*PROMPT*: Return the full text of each item below, line by line, with every character reproduced unchanged.

#####

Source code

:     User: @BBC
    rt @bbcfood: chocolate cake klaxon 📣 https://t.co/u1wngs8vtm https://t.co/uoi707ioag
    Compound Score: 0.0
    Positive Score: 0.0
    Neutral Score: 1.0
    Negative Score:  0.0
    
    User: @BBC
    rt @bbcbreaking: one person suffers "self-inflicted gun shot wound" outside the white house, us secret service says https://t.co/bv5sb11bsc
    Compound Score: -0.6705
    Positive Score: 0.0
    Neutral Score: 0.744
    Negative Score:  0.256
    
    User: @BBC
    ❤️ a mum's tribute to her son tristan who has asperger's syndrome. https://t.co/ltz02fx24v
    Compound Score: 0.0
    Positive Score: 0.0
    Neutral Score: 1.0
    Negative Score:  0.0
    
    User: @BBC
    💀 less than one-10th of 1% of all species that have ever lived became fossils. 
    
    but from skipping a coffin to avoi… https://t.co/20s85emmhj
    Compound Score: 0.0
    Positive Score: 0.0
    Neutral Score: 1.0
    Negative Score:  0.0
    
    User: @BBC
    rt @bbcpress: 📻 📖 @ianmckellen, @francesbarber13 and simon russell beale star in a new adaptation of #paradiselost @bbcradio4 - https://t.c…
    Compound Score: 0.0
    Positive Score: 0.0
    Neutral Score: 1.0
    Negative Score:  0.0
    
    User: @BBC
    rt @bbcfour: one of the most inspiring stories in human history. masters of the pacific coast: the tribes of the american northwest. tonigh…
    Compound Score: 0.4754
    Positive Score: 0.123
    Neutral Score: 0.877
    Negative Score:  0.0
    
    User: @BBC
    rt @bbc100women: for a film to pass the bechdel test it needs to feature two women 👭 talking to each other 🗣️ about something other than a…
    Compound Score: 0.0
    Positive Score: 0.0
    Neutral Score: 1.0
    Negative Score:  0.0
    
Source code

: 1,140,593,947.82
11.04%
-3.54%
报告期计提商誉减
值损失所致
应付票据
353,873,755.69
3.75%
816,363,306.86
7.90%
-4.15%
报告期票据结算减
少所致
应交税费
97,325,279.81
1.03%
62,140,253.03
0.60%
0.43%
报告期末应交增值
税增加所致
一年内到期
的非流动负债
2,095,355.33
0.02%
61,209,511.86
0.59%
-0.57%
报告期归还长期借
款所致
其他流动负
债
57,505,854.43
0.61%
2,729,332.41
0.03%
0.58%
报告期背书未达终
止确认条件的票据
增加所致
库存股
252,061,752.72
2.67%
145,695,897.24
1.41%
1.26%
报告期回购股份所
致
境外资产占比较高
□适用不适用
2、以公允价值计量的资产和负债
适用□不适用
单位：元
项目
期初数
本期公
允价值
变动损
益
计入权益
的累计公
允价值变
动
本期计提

#####

*OUTPUT OF THE EXERCISE*:
Source code

:     User: @BBC
    rt @bbcfood: chocolate cake klaxon 📣 https://t.co/u1wngs8vtm https://t.co/uoi707ioag
    Compound Score: 0.0
    Positive Score: 0.0
    Neutral Score: 1.0
    Negative Score:  0.0
    
    User: @BBC
    rt @bbcbreaking: one person suffers "self-inflicted gun shot wound" outside the white house, us secret service says https://t.co/bv5sb11bsc
    Compound Score: -0.6705
    Positive Score: 0.0
    Neutral Score: 0.744
    Negative Score:  0.256
    
    User: @BBC
    ❤️ a mum's tribute to her son tristan who has asperger's syndrome. https://t.co/ltz02fx24v
    Compound Score: 0.0
    Positive Score: 0.0
    Neutral Score: 1.0
    Negative Score:  0.0
    
    User: @BBC
    💀 less than one-10th of 1% of all species that have ever lived became fossils. 
    
    but from skipping a coffin to avoi… https://t.co/20s85emmhj
    Compound Score: 0.0
    Positive Score: 0.0
    Neutral Score: 1.0
    Negative Score:  0.0
    
    User: @BBC
    rt @bbcpress: 📻 📖 @ianmckellen, @francesbarber13 and simon russell beale star in a new adaptation of #paradiselost @bbcradio4 - https://t.c…
    Compound Score: 0.0
    Positive Score: 0.0
    Neutral Score: 1.0
    Negative Score:  0.0
    
    User: @BBC
    rt @bbcfour: one of the most inspiring stories in human history. masters of the pacific coast: the tribes of the american northwest. tonigh…
    Compound Score: 0.4754
    Positive Score: 0.123
    Neutral Score: 0.877
    Negative Score:  0.0
    
    User: @BBC
    rt @bbc100women: for a film to pass the bechdel test it needs to feature two women 👭 talking to each other 🗣️ about something other than a…
    Compound Score: 0.0
    Positive Score: 0.0
    Neutral Score: 1.0
    Negative Score:  0.0
    
Source code

: 1,140,593,947.82
11.04%
-3.54%
报告期计提商誉减
值损失所致
应付票据
353,873,755.69
3.75%
816,363,306.86
7.90%
-4.15%
报告期票据结算减
少所致
应交税费
97,325,279.81
1.03%
62,140,253.03
0.60%
0.43%
报告期末应交增值
税增加所致
一年内到期
的非流动负债
2,095,355.33
0.02%
61,209,511.86
0.59%
-0.57%
报告期归还长期借
款所致
其他流动负
债
57,505,854.43
0.61%
2,729,332.41
0.03%
0.58%
报告期背书未达终
止确认条件的票据
增加所致
库存股
252,061,752.72
2.67%
145,695,897.24
1.41%
1.26%
报告期回购股份所
致
境外资产占比较高
□适用不适用
2、以公允价值计量的资产和负债
适用□不适用
单位：元
项目
期初数
本期公
允价值
变动损
益
计入权益
的累计公
允价值变
动
本期计提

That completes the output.